課題項目:
資料の冒頭から「2100 MHZ) ON AMNIOCYTE」を含む行まで、その行も含めて一字一句変えずに出力してください。

データ抜粋:
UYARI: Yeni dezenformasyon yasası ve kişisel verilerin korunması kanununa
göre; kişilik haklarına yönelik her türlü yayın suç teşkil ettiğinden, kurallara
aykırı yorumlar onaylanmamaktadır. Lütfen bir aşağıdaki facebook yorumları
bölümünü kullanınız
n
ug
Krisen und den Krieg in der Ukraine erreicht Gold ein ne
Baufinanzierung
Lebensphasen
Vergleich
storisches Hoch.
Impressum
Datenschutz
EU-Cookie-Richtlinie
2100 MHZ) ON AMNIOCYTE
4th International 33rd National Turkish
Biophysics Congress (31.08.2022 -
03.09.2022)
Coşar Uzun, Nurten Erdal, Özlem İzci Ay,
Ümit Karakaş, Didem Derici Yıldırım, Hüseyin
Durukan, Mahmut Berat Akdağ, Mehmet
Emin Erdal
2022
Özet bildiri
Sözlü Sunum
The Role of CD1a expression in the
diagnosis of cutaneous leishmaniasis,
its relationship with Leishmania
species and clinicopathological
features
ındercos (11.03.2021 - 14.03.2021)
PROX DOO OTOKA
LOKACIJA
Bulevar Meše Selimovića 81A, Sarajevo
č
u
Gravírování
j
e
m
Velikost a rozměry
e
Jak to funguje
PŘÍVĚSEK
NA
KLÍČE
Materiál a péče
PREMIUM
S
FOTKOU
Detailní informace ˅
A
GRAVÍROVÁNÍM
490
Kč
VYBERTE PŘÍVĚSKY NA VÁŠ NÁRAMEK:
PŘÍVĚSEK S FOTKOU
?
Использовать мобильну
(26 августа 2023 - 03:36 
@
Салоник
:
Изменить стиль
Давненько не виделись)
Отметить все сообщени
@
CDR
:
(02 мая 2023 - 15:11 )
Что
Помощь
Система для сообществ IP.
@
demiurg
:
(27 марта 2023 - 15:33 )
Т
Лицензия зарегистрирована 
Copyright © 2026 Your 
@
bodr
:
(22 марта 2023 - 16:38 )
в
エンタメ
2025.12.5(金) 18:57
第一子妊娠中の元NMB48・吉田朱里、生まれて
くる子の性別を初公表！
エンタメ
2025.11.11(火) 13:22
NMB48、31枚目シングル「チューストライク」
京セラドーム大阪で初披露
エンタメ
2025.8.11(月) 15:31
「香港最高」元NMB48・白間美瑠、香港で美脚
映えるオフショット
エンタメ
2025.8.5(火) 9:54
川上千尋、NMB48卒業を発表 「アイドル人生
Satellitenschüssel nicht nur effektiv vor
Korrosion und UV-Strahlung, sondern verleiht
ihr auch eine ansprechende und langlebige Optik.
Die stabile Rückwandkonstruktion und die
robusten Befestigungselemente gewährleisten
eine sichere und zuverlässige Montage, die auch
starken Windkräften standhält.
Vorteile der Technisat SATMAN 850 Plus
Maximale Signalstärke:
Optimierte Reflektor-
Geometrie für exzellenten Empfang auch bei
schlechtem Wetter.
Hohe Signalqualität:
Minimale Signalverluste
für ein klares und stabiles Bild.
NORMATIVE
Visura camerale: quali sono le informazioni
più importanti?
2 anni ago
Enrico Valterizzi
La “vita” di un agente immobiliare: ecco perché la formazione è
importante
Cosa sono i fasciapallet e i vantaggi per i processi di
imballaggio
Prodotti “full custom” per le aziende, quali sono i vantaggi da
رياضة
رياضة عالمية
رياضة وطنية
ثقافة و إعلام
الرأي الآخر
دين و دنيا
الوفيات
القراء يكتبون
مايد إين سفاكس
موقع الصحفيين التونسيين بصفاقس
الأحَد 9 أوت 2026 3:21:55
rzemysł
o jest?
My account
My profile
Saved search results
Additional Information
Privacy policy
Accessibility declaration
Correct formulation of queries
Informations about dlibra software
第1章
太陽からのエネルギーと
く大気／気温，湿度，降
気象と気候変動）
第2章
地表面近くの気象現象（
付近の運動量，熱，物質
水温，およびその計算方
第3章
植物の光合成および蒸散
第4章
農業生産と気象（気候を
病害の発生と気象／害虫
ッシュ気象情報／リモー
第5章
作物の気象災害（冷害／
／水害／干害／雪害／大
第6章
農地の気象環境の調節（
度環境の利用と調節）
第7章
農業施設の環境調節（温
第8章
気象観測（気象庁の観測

完了課題:
UYARI: Yeni dezenformasyon yasası ve kişisel verilerin korunması kanununa
göre; kişilik haklarına yönelik her türlü yayın suç teşkil ettiğinden, kurallara
aykırı yorumlar onaylanmamaktadır. Lütfen bir aşağıdaki facebook yorumları
bölümünü kullanınız
n
ug
Krisen und den Krieg in der Ukraine erreicht Gold ein ne
Baufinanzierung
Lebensphasen
Vergleich
storisches Hoch.
Impressum
Datenschutz
EU-Cookie-Richtlinie
2100 MHZ) ON AMNIOCYTE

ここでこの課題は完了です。